Ben was accepting his cup of coffee with thanks to the café’s owner. He didn’t reply until Kerra had her Coke. Then he said, “Not because of your mum, Kerra. There were other reasons. Surfing led me to a place I’d have been better off not going to.”
“Truro, you mean?”
He smiled. “I’m speaking metaphorically. A boy died in Pengelly Cove, and everything changed. That was down to surfing, more or less.”
“That’s what you meant: No good came of it.”
“That’s why I didn’t much like Santo surfing. I didn’t want him to fall into a situation that might cause him the sort of trouble I’d seen. So I did what I could to discourage him. It wasn’t right of me, but there you have it.” He blew across the top of his coffee and sipped. He said wryly, “Damn, though. It was daft to try. Santo didn’t need me interceding in his life, at least not about that. He took care of himself, didn’t he?”
“Not at the end of the day,” Kerra noted quietly.
“No. Not at the end of the day.” Ben turned his coffee cup in its saucer, his gaze on his hands. They were silent as the Beach Boys crooned “Surfer Girl.” After a verse, Ben said, “Is that why you’ve brought me here? To talk about Santo? We haven’t mentioned him yet, have we? I’m sorry for that. I haven’t wanted to talk about him and you’ve paid the price.”
“We all have things we’re sorry about when it comes to Santo,” Kerra said. “But that’s not why I wanted to talk to you.” She felt suddenly shy about her subject. Any discussion of Santo made her look upon herself and her motives and deem them selfish. On the other hand, what she had to say was likely going to lift her father’s spirits, and the look of him told her his spirits needed lifting.
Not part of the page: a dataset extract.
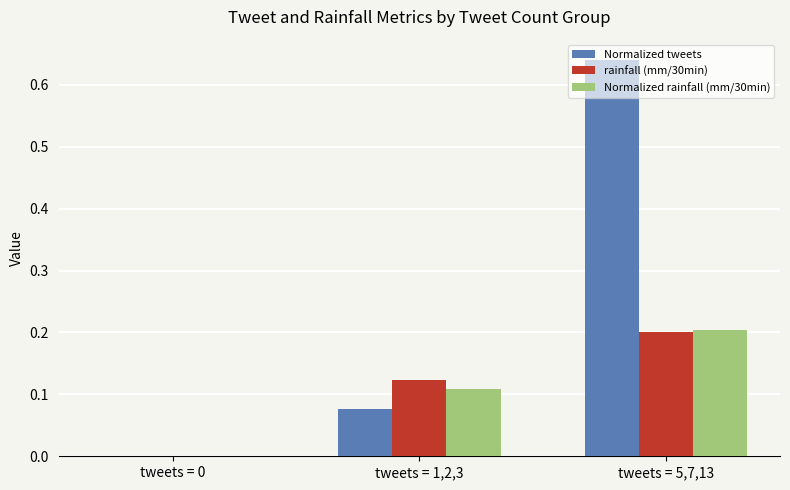

Is it true that rainfall (mm/30min) equals 0.2 at tweets = 1,2,3?

False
“What is it, then?” he asked. “Not bad news, I hope. You’re not leaving us, are you?”
“No. I mean, yes. After a fashion. Alan and I are marrying.”
He took this in, a slow smile beginning to brighten his face. “Are you, now? That’s excellent news. He’s a fine man. When?”
They hadn’t set a date, she told him. Sometime this year. There was no ring yet, but that was to come. “Alan insists,” she said. “He wants to have what he calls ‘a proper engagement.’ You know Alan. And-” She put her hands round her glass. “He wants to ask your permission, Dad.”
“Does he indeed?”
“He said he wants to do things right, from beginning to end. I know it’s silly. No one asks for permission to marry any longer. But it’s what he wants to do. Anyway, I hope you’ll give it. Your permission, I mean.”
“Whyever would I not?”
“Well…” Kerra looked away. How to put it? “You may have gone a bit off on the whole idea of marriage. You know what I mean.”
“Because of your mother.”
“It can’t have been a pleasant journey for you. I could see how you mightn’t want me to take it.”
Ben took his turn at avoiding Kerra’s gaze. He said, “Marriage is difficult no matter the situation the couple finds themselves in. Think otherwise, and you’ll be in for a surprise.”